• **Document passage**:

Seeing as the kit is $350...that might be worth it to have them again, now that they have splash shields. I'd still seal the modules, if they're not.

Then again, in my mind, it should be $Free because they failed during what is now the special coverage period.


----------



## BDCCruze (Jul 12, 2017)

Went to a dealer and got the print out for this warranty repair TSB. The module kit come with covers that appear to snap over the plastic housing and also a small wiring re-routing. 

If I can't send back the order I made I'll just cut out some old tarp and zip tie it over the inside of the modules to try and block as much water as possible. The dealer programing the ones I bought is going to run $130.


----------



## Ma v e n (Oct 8, 2018)

I would get some butyl flashing tape, and protect the modules that way(instead of tarp). I've been doing that for several years. I've got a roll of it under my toolbox, helps me weatherproof all kind of things.


----------



## BDCCruze (Jul 12, 2017)

I picked up kit#84651441 online for about $300 for my 2014 CTD









If you are interested in only the 2 black plastic covers and the fasteners, they came in a bag with part# 84626011 on them. Seems to be a $20 part online.

In order to install the covers you have to drill a hole in the top of the bracket (which means removing the bumper cover) and use the push in fastener. The two outward facing holes are already on the bumper bracket. One is used with one push in fastener and the other is the push in tree shaped retainer that also has the zip tie for the cable.

• **What the task requires**: List every dollar amount written in digits in the forum thread about the module kit.

• **Rows**:
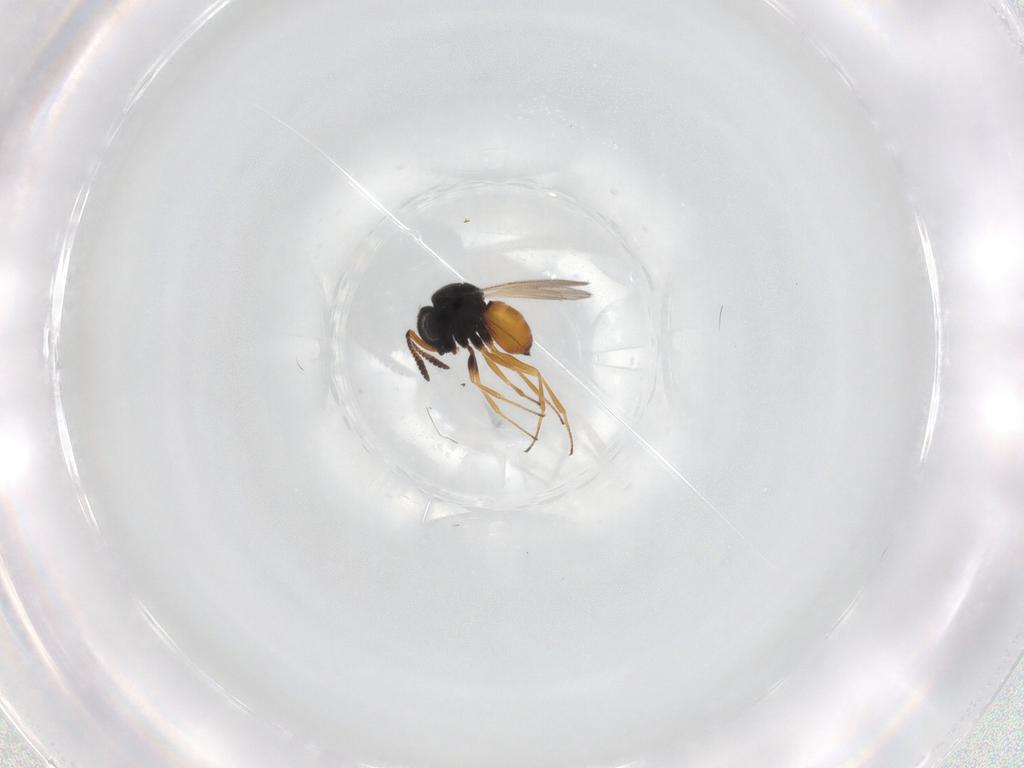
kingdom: Animalia
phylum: Arthropoda
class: Insecta
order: Hymenoptera
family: Scelionidae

• **Response for this exercise**: $350, $130, $300, $20